* **Dados fornecidos**
'''
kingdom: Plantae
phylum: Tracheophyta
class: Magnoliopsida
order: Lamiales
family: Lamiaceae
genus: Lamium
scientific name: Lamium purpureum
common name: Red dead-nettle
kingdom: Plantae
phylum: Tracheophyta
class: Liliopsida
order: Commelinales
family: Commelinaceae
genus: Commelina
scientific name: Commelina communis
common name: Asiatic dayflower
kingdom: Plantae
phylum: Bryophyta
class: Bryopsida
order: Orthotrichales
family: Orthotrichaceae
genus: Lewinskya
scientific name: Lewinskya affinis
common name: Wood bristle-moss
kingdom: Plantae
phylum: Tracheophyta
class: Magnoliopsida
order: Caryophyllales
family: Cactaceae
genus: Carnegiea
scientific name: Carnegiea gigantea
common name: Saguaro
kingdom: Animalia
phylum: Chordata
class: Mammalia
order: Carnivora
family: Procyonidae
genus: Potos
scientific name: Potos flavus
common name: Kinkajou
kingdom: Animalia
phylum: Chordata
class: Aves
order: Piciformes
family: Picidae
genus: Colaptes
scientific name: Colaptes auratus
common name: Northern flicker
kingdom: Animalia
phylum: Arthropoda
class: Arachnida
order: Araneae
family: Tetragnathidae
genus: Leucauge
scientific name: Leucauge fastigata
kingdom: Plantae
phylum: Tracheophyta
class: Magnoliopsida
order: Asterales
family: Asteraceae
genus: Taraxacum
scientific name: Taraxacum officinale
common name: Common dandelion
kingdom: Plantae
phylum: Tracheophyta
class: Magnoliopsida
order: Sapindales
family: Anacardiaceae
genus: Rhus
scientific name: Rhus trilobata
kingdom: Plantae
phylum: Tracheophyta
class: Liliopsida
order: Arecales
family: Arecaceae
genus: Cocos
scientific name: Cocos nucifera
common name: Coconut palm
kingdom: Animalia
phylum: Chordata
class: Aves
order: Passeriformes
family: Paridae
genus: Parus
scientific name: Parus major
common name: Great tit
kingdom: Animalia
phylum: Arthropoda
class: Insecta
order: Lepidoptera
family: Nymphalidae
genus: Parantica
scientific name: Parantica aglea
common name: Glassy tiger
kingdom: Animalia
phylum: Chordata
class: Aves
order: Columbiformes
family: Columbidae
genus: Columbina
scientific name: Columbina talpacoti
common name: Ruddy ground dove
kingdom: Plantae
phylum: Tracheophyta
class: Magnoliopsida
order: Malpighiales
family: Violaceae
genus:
'''
* **Tarefa proposta**
Transcreva, sem nenhuma alteração, todas as linhas de classificação de todos os registros acima, na ordem em que aparecem.

* **Resolução**
kingdom: Plantae
phylum: Tracheophyta
class: Magnoliopsida
order: Lamiales
family: Lamiaceae
genus: Lamium
scientific name: Lamium purpureum
common name: Red dead-nettle
kingdom: Plantae
phylum: Tracheophyta
class: Liliopsida
order: Commelinales
family: Commelinaceae
genus: Commelina
scientific name: Commelina communis
common name: Asiatic dayflower
kingdom: Plantae
phylum: Bryophyta
class: Bryopsida
order: Orthotrichales
family: Orthotrichaceae
genus: Lewinskya
scientific name: Lewinskya affinis
common name: Wood bristle-moss
kingdom: Plantae
phylum: Tracheophyta
class: Magnoliopsida
order: Caryophyllales
family: Cactaceae
genus: Carnegiea
scientific name: Carnegiea gigantea
common name: Saguaro
kingdom: Animalia
phylum: Chordata
class: Mammalia
order: Carnivora
family: Procyonidae
genus: Potos
scientific name: Potos flavus
common name: Kinkajou
kingdom: Animalia
phylum: Chordata
class: Aves
order: Piciformes
family: Picidae
genus: Colaptes
scientific name: Colaptes auratus
common name: Northern flicker
kingdom: Animalia
phylum: Arthropoda
class: Arachnida
order: Araneae
family: Tetragnathidae
genus: Leucauge
scientific name: Leucauge fastigata
kingdom: Plantae
phylum: Tracheophyta
class: Magnoliopsida
order: Asterales
family: Asteraceae
genus: Taraxacum
scientific name: Taraxacum officinale
common name: Common dandelion
kingdom: Plantae
phylum: Tracheophyta
class: Magnoliopsida
order: Sapindales
family: Anacardiaceae
genus: Rhus
scientific name: Rhus trilobata
kingdom: Plantae
phylum: Tracheophyta
class: Liliopsida
order: Arecales
family: Arecaceae
genus: Cocos
scientific name: Cocos nucifera
common name: Coconut palm
kingdom: Animalia
phylum: Chordata
class: Aves
order: Passeriformes
family: Paridae
genus: Parus
scientific name: Parus major
common name: Great tit
kingdom: Animalia
phylum: Arthropoda
class: Insecta
order: Lepidoptera
family: Nymphalidae
genus: Parantica
scientific name: Parantica aglea
common name: Glassy tiger
kingdom: Animalia
phylum: Chordata
class: Aves
order: Columbiformes
family: Columbidae
genus: Columbina
scientific name: Columbina talpacoti
common name: Ruddy ground dove
kingdom: Plantae
phylum: Tracheophyta
class: Magnoliopsida
order: Malpighiales
family: Violaceae
genus:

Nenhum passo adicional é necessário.